▶ DIRECTIONS
Could you lay out the whole listing below as a JSON list of strings, with one string per line and any blank lines left out?
** START DATASET EXCERPTS **
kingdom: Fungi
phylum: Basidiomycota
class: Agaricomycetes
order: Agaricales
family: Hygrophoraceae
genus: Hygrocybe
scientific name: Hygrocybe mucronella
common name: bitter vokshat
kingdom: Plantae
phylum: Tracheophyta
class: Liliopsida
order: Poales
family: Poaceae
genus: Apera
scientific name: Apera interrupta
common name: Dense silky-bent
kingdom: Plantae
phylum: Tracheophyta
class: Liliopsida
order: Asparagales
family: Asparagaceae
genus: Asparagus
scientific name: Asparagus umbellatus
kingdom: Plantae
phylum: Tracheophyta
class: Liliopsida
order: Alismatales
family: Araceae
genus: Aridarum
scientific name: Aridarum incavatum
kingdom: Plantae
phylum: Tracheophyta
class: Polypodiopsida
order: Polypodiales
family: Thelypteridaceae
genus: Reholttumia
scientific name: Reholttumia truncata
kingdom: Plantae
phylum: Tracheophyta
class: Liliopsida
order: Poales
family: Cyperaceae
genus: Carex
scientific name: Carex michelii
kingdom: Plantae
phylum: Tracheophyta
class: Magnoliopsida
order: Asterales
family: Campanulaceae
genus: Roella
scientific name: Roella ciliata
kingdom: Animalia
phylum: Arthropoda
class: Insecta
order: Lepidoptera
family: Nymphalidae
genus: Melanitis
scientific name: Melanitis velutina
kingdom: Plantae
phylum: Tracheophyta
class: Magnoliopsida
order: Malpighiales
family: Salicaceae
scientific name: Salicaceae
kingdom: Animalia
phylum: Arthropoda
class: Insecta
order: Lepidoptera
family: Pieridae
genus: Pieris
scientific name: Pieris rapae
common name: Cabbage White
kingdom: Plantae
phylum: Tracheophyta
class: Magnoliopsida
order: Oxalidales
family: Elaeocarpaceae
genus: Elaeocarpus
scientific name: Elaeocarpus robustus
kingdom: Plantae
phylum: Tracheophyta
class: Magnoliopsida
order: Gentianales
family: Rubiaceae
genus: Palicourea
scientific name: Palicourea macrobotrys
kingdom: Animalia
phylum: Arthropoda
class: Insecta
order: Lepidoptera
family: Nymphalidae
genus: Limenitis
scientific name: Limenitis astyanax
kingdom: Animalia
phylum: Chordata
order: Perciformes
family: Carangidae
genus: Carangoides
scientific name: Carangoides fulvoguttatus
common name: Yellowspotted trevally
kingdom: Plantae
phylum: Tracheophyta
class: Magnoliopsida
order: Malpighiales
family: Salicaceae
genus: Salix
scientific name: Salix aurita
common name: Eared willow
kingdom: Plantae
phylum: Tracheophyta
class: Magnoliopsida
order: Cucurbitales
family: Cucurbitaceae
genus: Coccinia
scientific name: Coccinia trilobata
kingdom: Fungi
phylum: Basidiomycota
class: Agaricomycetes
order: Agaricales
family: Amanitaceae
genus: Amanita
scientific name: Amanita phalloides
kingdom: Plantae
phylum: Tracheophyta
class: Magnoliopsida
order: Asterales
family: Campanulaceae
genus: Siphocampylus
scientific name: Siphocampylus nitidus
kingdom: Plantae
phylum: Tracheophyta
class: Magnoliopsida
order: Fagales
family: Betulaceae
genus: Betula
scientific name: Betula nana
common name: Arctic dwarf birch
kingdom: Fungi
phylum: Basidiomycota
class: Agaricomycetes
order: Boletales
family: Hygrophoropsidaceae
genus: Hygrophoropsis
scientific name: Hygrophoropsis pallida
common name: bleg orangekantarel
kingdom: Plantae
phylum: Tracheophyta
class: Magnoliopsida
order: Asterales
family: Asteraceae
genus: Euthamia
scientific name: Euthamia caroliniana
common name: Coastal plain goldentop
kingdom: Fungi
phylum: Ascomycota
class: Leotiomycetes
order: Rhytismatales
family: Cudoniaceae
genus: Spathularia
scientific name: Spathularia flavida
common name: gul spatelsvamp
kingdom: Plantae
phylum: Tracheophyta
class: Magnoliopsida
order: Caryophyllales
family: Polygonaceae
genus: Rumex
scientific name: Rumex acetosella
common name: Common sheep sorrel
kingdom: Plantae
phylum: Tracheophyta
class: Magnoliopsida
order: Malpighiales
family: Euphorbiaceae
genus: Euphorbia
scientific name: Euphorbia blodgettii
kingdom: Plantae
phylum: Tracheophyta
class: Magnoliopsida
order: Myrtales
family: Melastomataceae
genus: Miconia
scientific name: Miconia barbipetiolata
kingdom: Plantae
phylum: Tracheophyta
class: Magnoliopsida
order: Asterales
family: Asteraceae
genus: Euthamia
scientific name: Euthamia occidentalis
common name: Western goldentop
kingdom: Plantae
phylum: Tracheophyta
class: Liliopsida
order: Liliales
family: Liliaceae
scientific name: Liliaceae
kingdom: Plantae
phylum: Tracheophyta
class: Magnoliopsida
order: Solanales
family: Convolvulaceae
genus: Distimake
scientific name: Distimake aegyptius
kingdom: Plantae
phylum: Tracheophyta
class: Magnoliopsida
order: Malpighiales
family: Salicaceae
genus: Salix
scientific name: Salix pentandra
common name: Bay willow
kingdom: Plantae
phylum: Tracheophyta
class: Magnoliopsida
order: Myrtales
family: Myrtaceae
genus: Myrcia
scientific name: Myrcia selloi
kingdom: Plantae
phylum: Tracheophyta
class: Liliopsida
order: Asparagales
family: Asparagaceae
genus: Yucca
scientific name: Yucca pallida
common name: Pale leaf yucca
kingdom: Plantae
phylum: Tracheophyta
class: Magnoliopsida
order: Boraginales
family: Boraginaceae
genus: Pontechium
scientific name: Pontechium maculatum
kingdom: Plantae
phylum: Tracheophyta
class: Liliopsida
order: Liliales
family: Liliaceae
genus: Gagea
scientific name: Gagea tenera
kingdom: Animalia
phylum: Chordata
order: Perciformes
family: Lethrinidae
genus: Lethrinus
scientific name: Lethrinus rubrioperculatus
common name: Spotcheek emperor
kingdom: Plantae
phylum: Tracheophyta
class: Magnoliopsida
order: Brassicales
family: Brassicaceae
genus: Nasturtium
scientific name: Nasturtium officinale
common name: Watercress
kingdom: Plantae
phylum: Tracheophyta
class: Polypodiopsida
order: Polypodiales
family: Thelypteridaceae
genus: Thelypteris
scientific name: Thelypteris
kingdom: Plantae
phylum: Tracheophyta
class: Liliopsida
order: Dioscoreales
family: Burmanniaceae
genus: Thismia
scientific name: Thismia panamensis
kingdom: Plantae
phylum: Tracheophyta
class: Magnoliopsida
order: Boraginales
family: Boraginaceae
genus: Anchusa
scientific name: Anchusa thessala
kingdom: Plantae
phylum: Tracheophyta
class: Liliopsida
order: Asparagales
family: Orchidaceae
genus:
** END DATASET EXCERPTS **
▶ ANSWER FOR THE TASK
[
  "kingdom: Fungi",
  "phylum: Basidiomycota",
  "class: Agaricomycetes",
  "order: Agaricales",
  "family: Hygrophoraceae",
  "genus: Hygrocybe",
  "scientific name: Hygrocybe mucronella",
  "common name: bitter vokshat",
  "kingdom: Plantae",
  "phylum: Tracheophyta",
  "class: Liliopsida",
  "order: Poales",
  "family: Poaceae",
  "genus: Apera",
  "scientific name: Apera interrupta",
  "common name: Dense silky-bent",
  "kingdom: Plantae",
  "phylum: Tracheophyta",
  "class: Liliopsida",
  "order: Asparagales",
  "family: Asparagaceae",
  "genus: Asparagus",
  "scientific name: Asparagus umbellatus",
  "kingdom: Plantae",
  "phylum: Tracheophyta",
  "class: Liliopsida",
  "order: Alismatales",
  "family: Araceae",
  "genus: Aridarum",
  "scientific name: Aridarum incavatum",
  "kingdom: Plantae",
  "phylum: Tracheophyta",
  "class: Polypodiopsida",
  "order: Polypodiales",
  "family: Thelypteridaceae",
  "genus: Reholttumia",
  "scientific name: Reholttumia truncata",
  "kingdom: Plantae",
  "phylum: Tracheophyta",
  "class: Liliopsida",
  "order: Poales",
  "family: Cyperaceae",
  "genus: Carex",
  "scientific name: Carex michelii",
  "kingdom: Plantae",
  "phylum: Tracheophyta",
  "class: Magnoliopsida",
  "order: Asterales",
  "family: Campanulaceae",
  "genus: Roella",
  "scientific name: Roella ciliata",
  "kingdom: Animalia",
  "phylum: Arthropoda",
  "class: Insecta",
  "order: Lepidoptera",
  "family: Nymphalidae",
  "genus: Melanitis",
  "scientific name: Melanitis velutina",
  "kingdom: Plantae",
  "phylum: Tracheophyta",
  "class: Magnoliopsida",
  "order: Malpighiales",
  "family: Salicaceae",
  "scientific name: Salicaceae",
  "kingdom: Animalia",
  "phylum: Arthropoda",
  "class: Insecta",
  "order: Lepidoptera",
  "family: Pieridae",
  "genus: Pieris",
  "scientific name: Pieris rapae",
  "common name: Cabbage White",
  "kingdom: Plantae",
  "phylum: Tracheophyta",
  "class: Magnoliopsida",
  "order: Oxalidales",
  "family: Elaeocarpaceae",
  "genus: Elaeocarpus",
  "scientific name: Elaeocarpus robustus",
  "kingdom: Plantae",
  "phylum: Tracheophyta",
  "class: Magnoliopsida",
  "order: Gentianales",
  "family: Rubiaceae",
  "genus: Palicourea",
  "scientific name: Palicourea macrobotrys",
  "kingdom: Animalia",
  "phylum: Arthropoda",
  "class: Insecta",
  "order: Lepidoptera",
  "family: Nymphalidae",
  "genus: Limenitis",
  "scientific name: Limenitis astyanax",
  "kingdom: Animalia",
  "phylum: Chordata",
  "order: Perciformes",
  "family: Carangidae",
  "genus: Carangoides",
  "scientific name: Carangoides fulvoguttatus",
  "common name: Yellowspotted trevally",
  "kingdom: Plantae",
  "phylum: Tracheophyta",
  "class: Magnoliopsida",
  "order: Malpighiales",
  "family: Salicaceae",
  "genus: Salix",
  "scientific name: Salix aurita",
  "common name: Eared willow",
  "kingdom: Plantae",
  "phylum: Tracheophyta",
  "class: Magnoliopsida",
  "order: Cucurbitales",
  "family: Cucurbitaceae",
  "genus: Coccinia",
  "scientific name: Coccinia trilobata",
  "kingdom: Fungi",
  "phylum: Basidiomycota",
  "class: Agaricomycetes",
  "order: Agaricales",
  "family: Amanitaceae",
  "genus: Amanita",
  "scientific name: Amanita phalloides",
  "kingdom: Plantae",
  "phylum: Tracheophyta",
  "class: Magnoliopsida",
  "order: Asterales",
  "family: Campanulaceae",
  "genus: Siphocampylus",
  "scientific name: Siphocampylus nitidus",
  "kingdom: Plantae",
  "phylum: Tracheophyta",
  "class: Magnoliopsida",
  "order: Fagales",
  "family: Betulaceae",
  "genus: Betula",
  "scientific name: Betula nana",
  "common name: Arctic dwarf birch",
  "kingdom: Fungi",
  "phylum: Basidiomycota",
  "class: Agaricomycetes",
  "order: Boletales",
  "family: Hygrophoropsidaceae",
  "genus: Hygrophoropsis",
  "scientific name: Hygrophoropsis pallida",
  "common name: bleg orangekantarel",
  "kingdom: Plantae",
  "phylum: Tracheophyta",
  "class: Magnoliopsida",
  "order: Asterales",
  "family: Asteraceae",
  "genus: Euthamia",
  "scientific name: Euthamia caroliniana",
  "common name: Coastal plain goldentop",
  "kingdom: Fungi",
  "phylum: Ascomycota",
  "class: Leotiomycetes",
  "order: Rhytismatales",
  "family: Cudoniaceae",
  "genus: Spathularia",
  "scientific name: Spathularia flavida",
  "common name: gul spatelsvamp",
  "kingdom: Plantae",
  "phylum: Tracheophyta",
  "class: Magnoliopsida",
  "order: Caryophyllales",
  "family: Polygonaceae",
  "genus: Rumex",
  "scientific name: Rumex acetosella",
  "common name: Common sheep sorrel",
  "kingdom: Plantae",
  "phylum: Tracheophyta",
  "class: Magnoliopsida",
  "order: Malpighiales",
  "family: Euphorbiaceae",
  "genus: Euphorbia",
  "scientific name: Euphorbia blodgettii",
  "kingdom: Plantae",
  "phylum: Tracheophyta",
  "class: Magnoliopsida",
  "order: Myrtales",
  "family: Melastomataceae",
  "genus: Miconia",
  "scientific name: Miconia barbipetiolata",
  "kingdom: Plantae",
  "phylum: Tracheophyta",
  "class: Magnoliopsida",
  "order: Asterales",
  "family: Asteraceae",
  "genus: Euthamia",
  "scientific name: Euthamia occidentalis",
  "common name: Western goldentop",
  "kingdom: Plantae",
  "phylum: Tracheophyta",
  "class: Liliopsida",
  "order: Liliales",
  "family: Liliaceae",
  "scientific name: Liliaceae",
  "kingdom: Plantae",
  "phylum: Tracheophyta",
  "class: Magnoliopsida",
  "order: Solanales",
  "family: Convolvulaceae",
  "genus: Distimake",
  "scientific name: Distimake aegyptius",
  "kingdom: Plantae",
  "phylum: Tracheophyta",
  "class: Magnoliopsida",
  "order: Malpighiales",
  "family: Salicaceae",
  "genus: Salix",
  "scientific name: Salix pentandra",
  "common name: Bay willow",
  "kingdom: Plantae",
  "phylum: Tracheophyta",
  "class: Magnoliopsida",
  "order: Myrtales",
  "family: Myrtaceae",
  "genus: Myrcia",
  "scientific name: Myrcia selloi",
  "kingdom: Plantae",
  "phylum: Tracheophyta",
  "class: Liliopsida",
  "order: Asparagales",
  "family: Asparagaceae",
  "genus: Yucca",
  "scientific name: Yucca pallida",
  "common name: Pale leaf yucca",
  "kingdom: Plantae",
  "phylum: Tracheophyta",
  "class: Magnoliopsida",
  "order: Boraginales",
  "family: Boraginaceae",
  "genus: Pontechium",
  "scientific name: Pontechium maculatum",
  "kingdom: Plantae",
  "phylum: Tracheophyta",
  "class: Liliopsida",
  "order: Liliales",
  "family: Liliaceae",
  "genus: Gagea",
  "scientific name: Gagea tenera",
  "kingdom: Animalia",
  "phylum: Chordata",
  "order: Perciformes",
  "family: Lethrinidae",
  "genus: Lethrinus",
  "scientific name: Lethrinus rubrioperculatus",
  "common name: Spotcheek emperor",
  "kingdom: Plantae",
  "phylum: Tracheophyta",
  "class: Magnoliopsida",
  "order: Brassicales",
  "family: Brassicaceae",
  "genus: Nasturtium",
  "scientific name: Nasturtium officinale",
  "common name: Watercress",
  "kingdom: Plantae",
  "phylum: Tracheophyta",
  "class: Polypodiopsida",
  "order: Polypodiales",
  "family: Thelypteridaceae",
  "genus: Thelypteris",
  "scientific name: Thelypteris",
  "kingdom: Plantae",
  "phylum: Tracheophyta",
  "class: Liliopsida",
  "order: Dioscoreales",
  "family: Burmanniaceae",
  "genus: Thismia",
  "scientific name: Thismia panamensis",
  "kingdom: Plantae",
  "phylum: Tracheophyta",
  "class: Magnoliopsida",
  "order: Boraginales",
  "family: Boraginaceae",
  "genus: Anchusa",
  "scientific name: Anchusa thessala",
  "kingdom: Plantae",
  "phylum: Tracheophyta",
  "class: Liliopsida",
  "order: Asparagales",
  "family: Orchidaceae",
  "genus:"
]